Wrik Mead | Cupid / 1998

the arrow strikes its sender

by Douglas Messerli

 

Wrik Mead (director) Cupid / 1998

 

Critic Tom Waugh describes Toronto filmmaker Wrik Mead’s over twenty animated miniature narratives as “perverted pixilations,” based on a process he uses to make real actors appear as animated figures moving in an artificial manner that suggests they might be robots or slightly out of sync representations rather than realist figures in a naturalist narrative.


      And indeed the central figure of his 1998, 3-minute work Cupid, for example, does appear to be queer, in the older definition of that word, as much as he seems to be slightly confused and out of place.

     The beautiful young boy flanked by feathery white wings is obviously in a bar, drinking along with the other customers. He moves in choppy, short motions, picking up and putting down his stein of beer as he looks around the room for victims. We see what appears to be a woman quickly pass in the foreground and, quite explicably, he pulls one of his arrows out of quiver and shoots it into the air. We do not see where it lands or even if it has hit its target, we only vaguely hear the whiz of its trajectory, presumably into flesh.


     A man passes, and again Cupid shoots an arrow he has pulled from his quiver. And once more we have no way of knowing whether it has resulted in any love-making event. But then love in a bar, and this appears to be a gay bar or, at least a sex bar, is always such an “iffy” thing. Even when the heart leaps with joy at the visage of another, the sensation of love is not always, in fact may seldom be, returned.

    After a few more sips of a beer and the passing of a rather large, bare-chested man whom our Cupid also determines is worthy of one of his arrows, he shoots once again. Only this time, apparently, the victim is having nothing to do with the affair. He pulls it from his body, and lobs it back at its sender, the arrow striking just above Cupid’s heart.

   A few drops of blood appear and drip down his chest. Cupid’s eyes grow bleary, a sweet smile appearing his face. Yes, he has obviously been smitten—but with whom?


   Slowly from his crotch a large appendage appears jutting up from his pants. What appears to be a very large erection, however, does stop there, but grows and grows, twining itself like an anaconda snake around his mid-riff, appearing to constrict him so intensely that he falls out of sight, apparently knocked down by a kind of narcissistic love or simply by an arousal so exceptional—he has, after all, presumably never before been struck down by love—that he is immobilized, a victim of his own medicine.

     And suddenly we realize something we might never before have thought about.
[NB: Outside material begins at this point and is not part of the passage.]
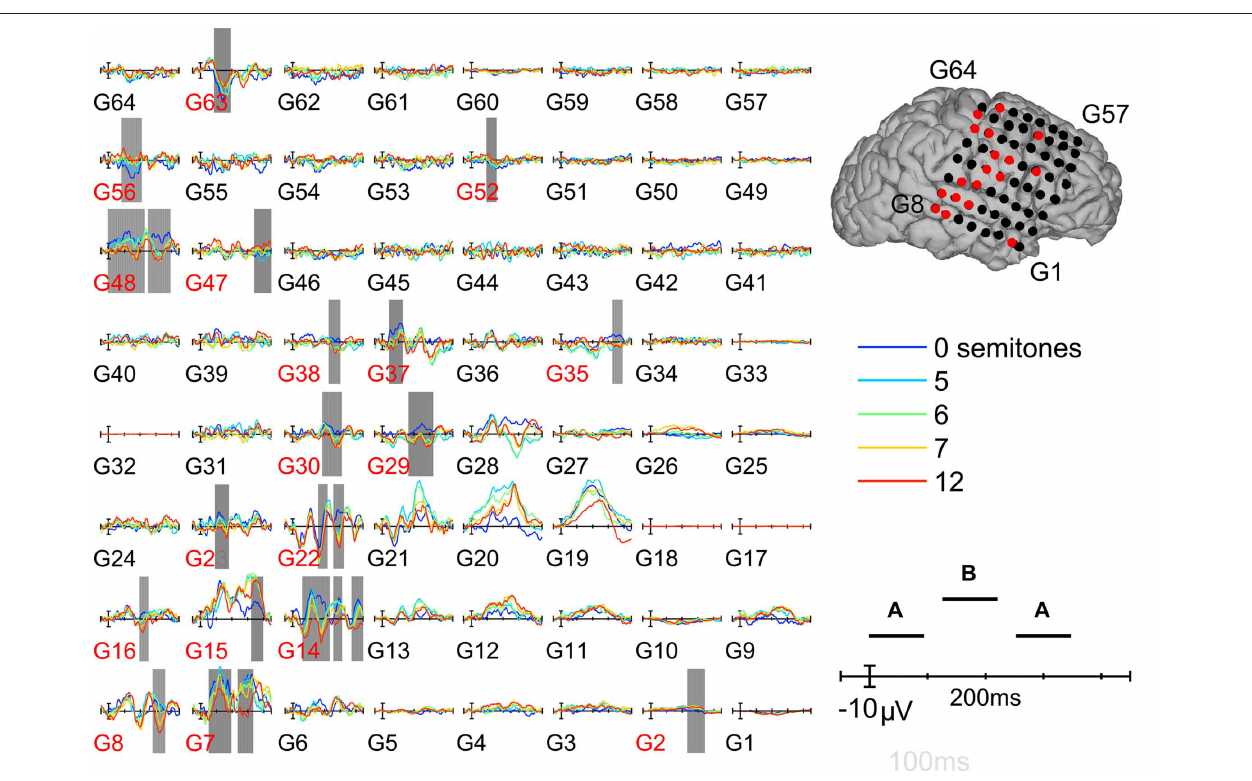
the acoustic parameter (frequency separation) and EP-amplitude are indicated by gray shading behind the waveforms. The responses showing significant correlations with frequency separation are also indicated by red text or dots underneath the waveforms or over the cortical surface, respectively.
The beautiful boy Cupid has never been allowed to be struck down by love, but now perhaps, having had it withheld for so very many centuries, may be destroyed by its embrace: his own now impossibly long tube of endless desires linking him to those in love from the very beginning of time.  Like Narcissus, pretty boy Cupid, is struck down finally by his own pent up desires for sexual release.

     And finally, we must ask, does this represent the end of traditional love?

 

Los Angeles, July 23, 2021

Reprinted from My Queer Cinema blog and World Cinema Review (July 2021).